DATA TO USE

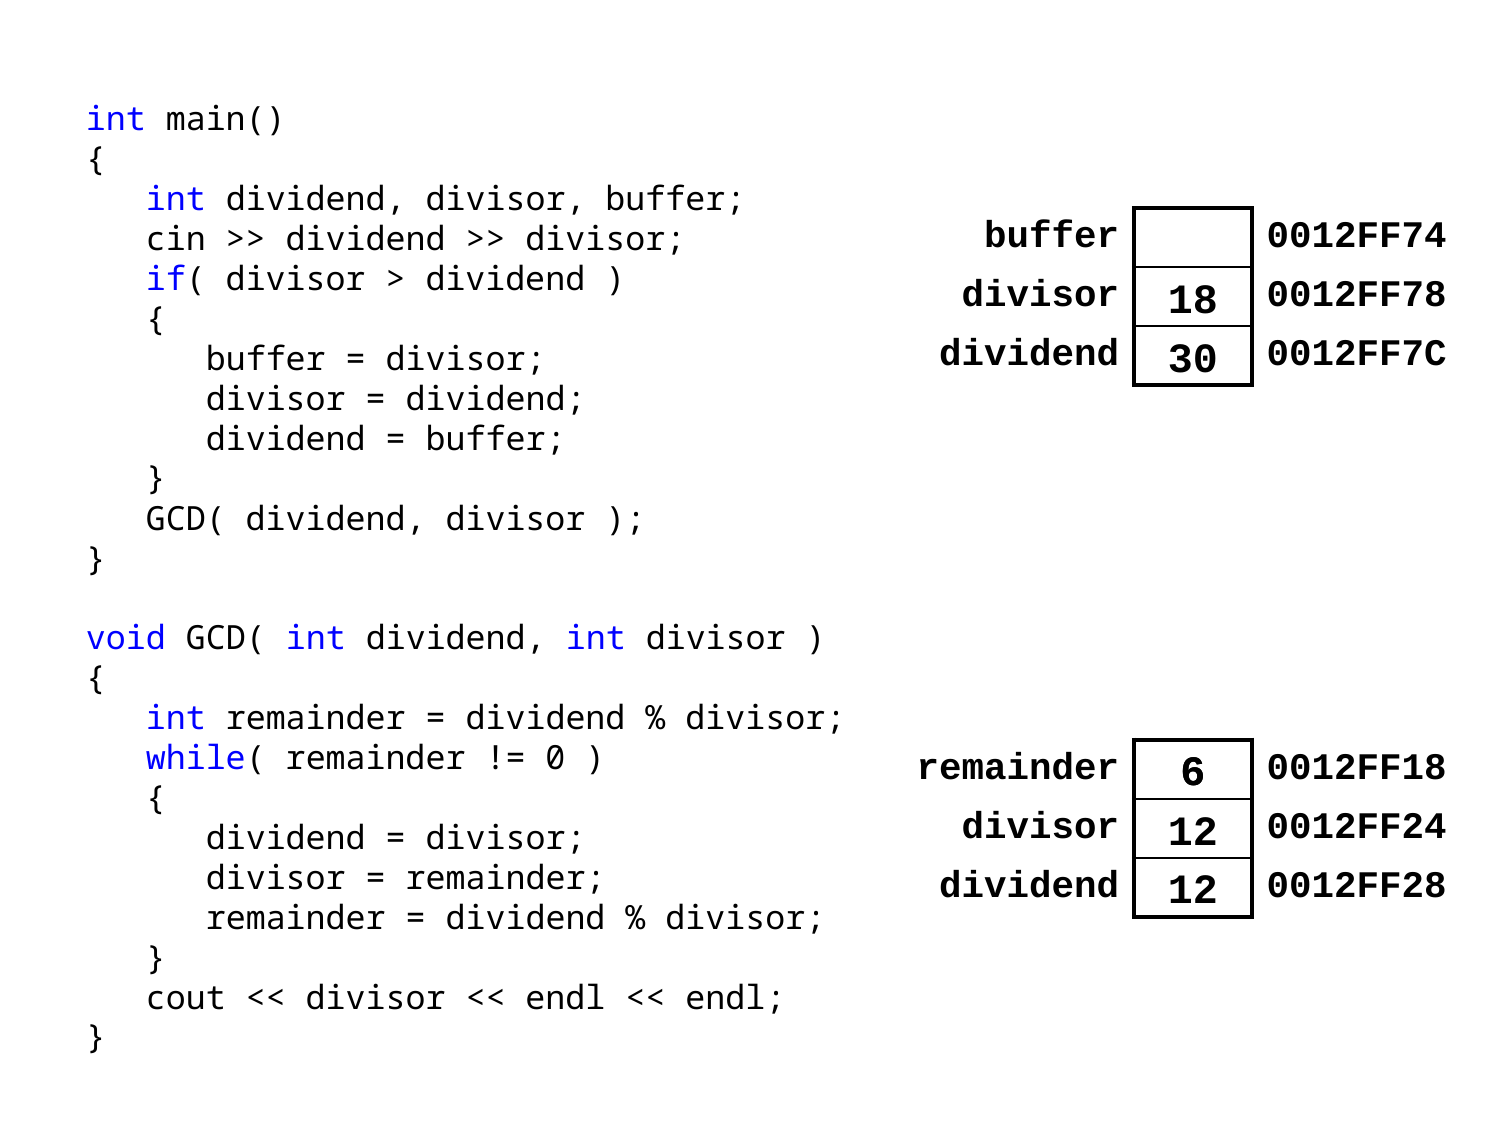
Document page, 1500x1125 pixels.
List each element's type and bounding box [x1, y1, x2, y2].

text_box [1133, 739, 1252, 917]
table_header [1254, 208, 1488, 267]
table_cell [1254, 267, 1488, 385]
table_cell [898, 799, 1132, 917]
table_header [898, 740, 1132, 799]
table_cell [898, 267, 1132, 385]
table_header [1254, 740, 1488, 799]
table_cell [1254, 799, 1488, 917]
list [70, 89, 869, 1065]
table_header [1136, 210, 1250, 266]
table_header [898, 208, 1132, 267]
text_box [1133, 267, 1252, 386]
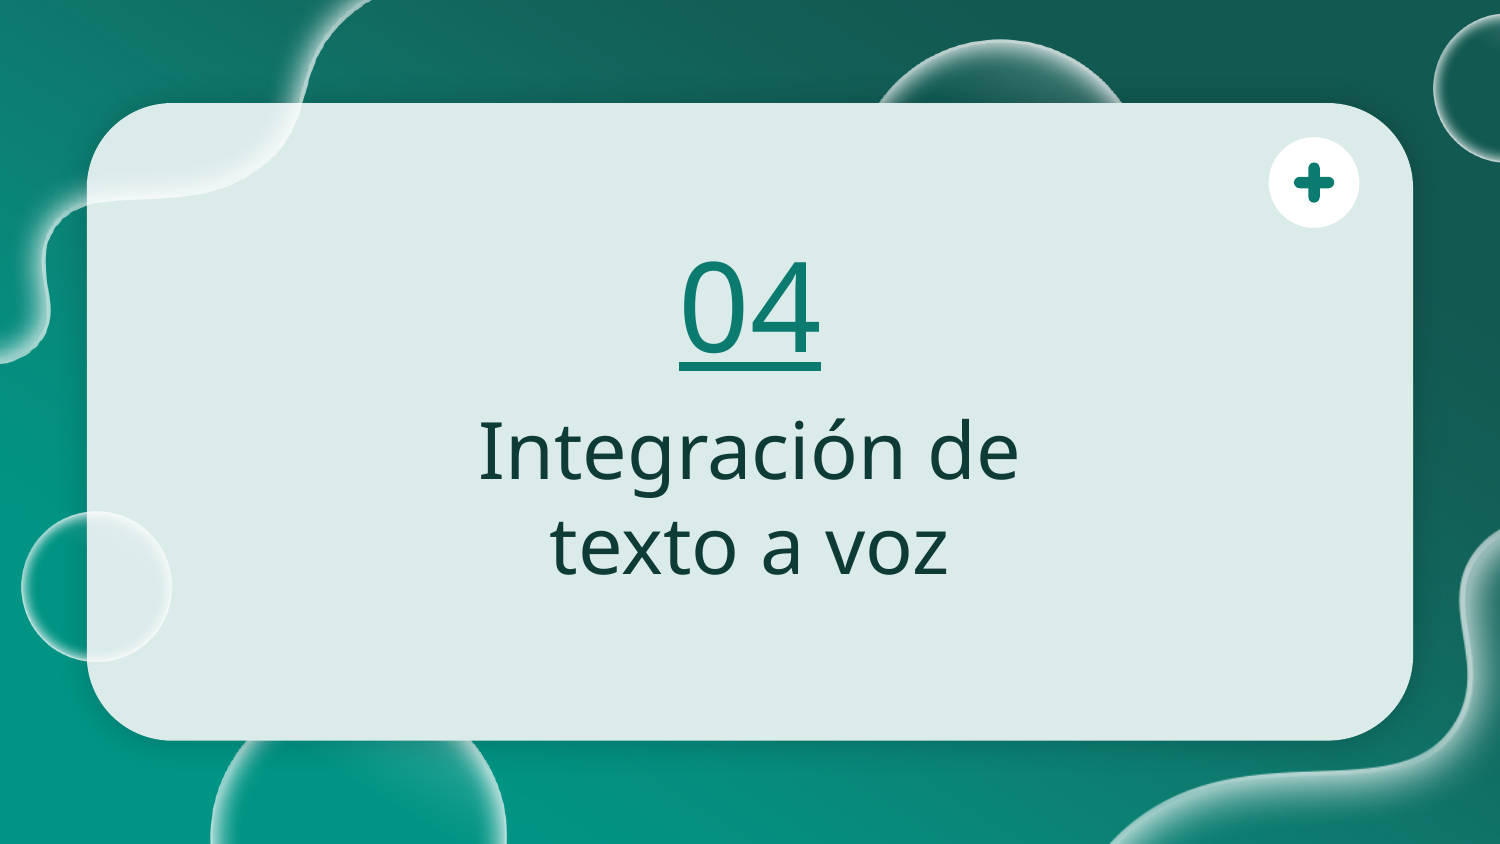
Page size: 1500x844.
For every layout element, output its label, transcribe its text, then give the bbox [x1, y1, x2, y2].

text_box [1267, 136, 1361, 229]
picture [0, 0, 1500, 844]
title 04 [658, 254, 842, 393]
title Integración de texto a voz [426, 384, 1074, 613]
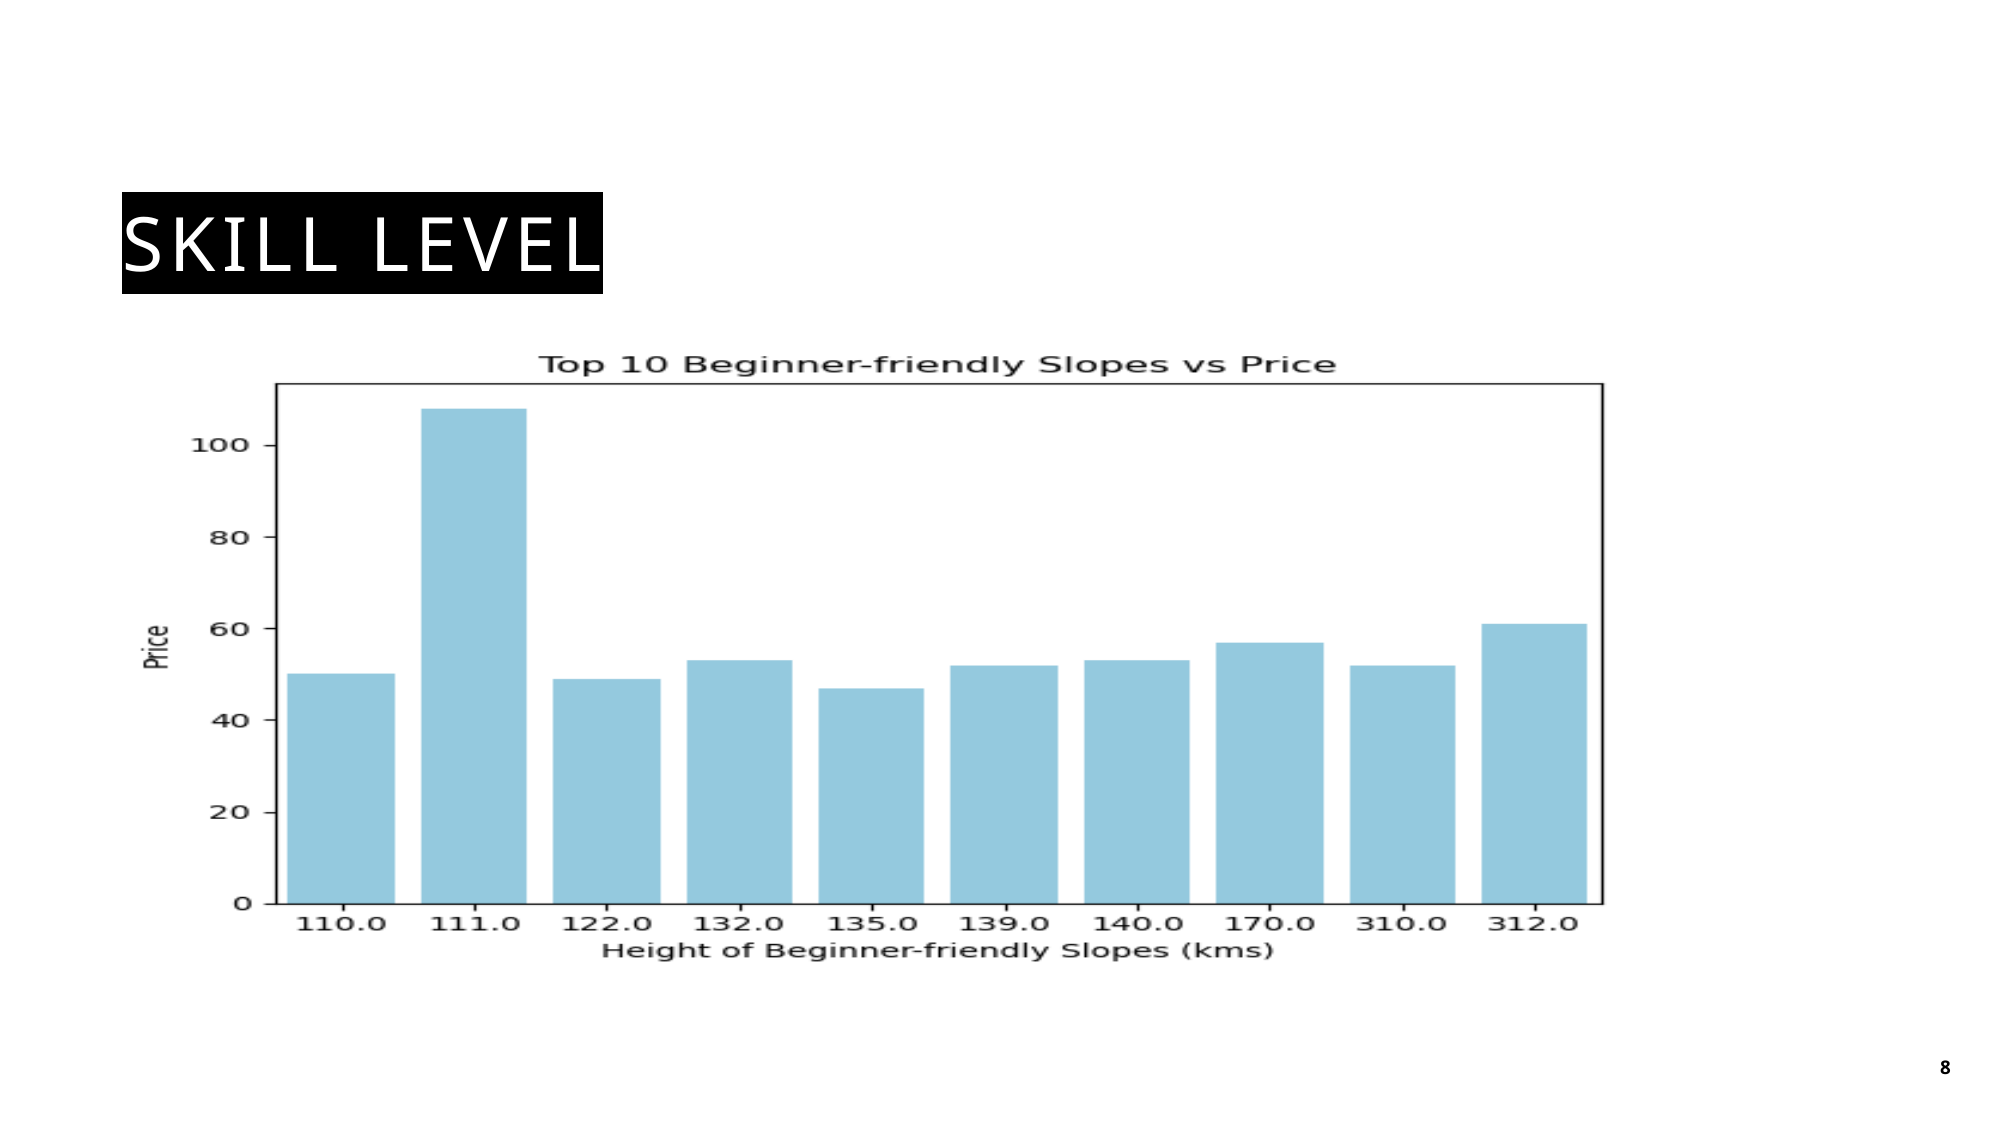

WHAT TO PRODUCE
Once the pictures are set aside, output the whole listing exactly.

TASK SOLUTION
Document page, 1500x1125 pixels.
List each element's type and bounding box [x1, y1, x2, y2].

text_box [1133, 739, 1252, 917]
table_header [1254, 208, 1488, 267]
table_cell [1254, 267, 1488, 385]
table_cell [898, 799, 1132, 917]
table_header [898, 740, 1132, 799]
table_cell [898, 267, 1132, 385]
table_header [1254, 740, 1488, 799]
table_cell [1254, 799, 1488, 917]
list [70, 89, 869, 1065]
table_header [1136, 210, 1250, 266]
table_header [898, 208, 1132, 267]
text_box [1133, 267, 1252, 386]
Page size: 1500x844.
For every layout element, output its label, transcribe its text, then give the bbox [x1, y1, x2, y2].

text_box [1267, 136, 1361, 229]
picture [0, 0, 1500, 844]
title 04 [658, 254, 842, 393]
title Integración de texto a voz [426, 384, 1074, 613]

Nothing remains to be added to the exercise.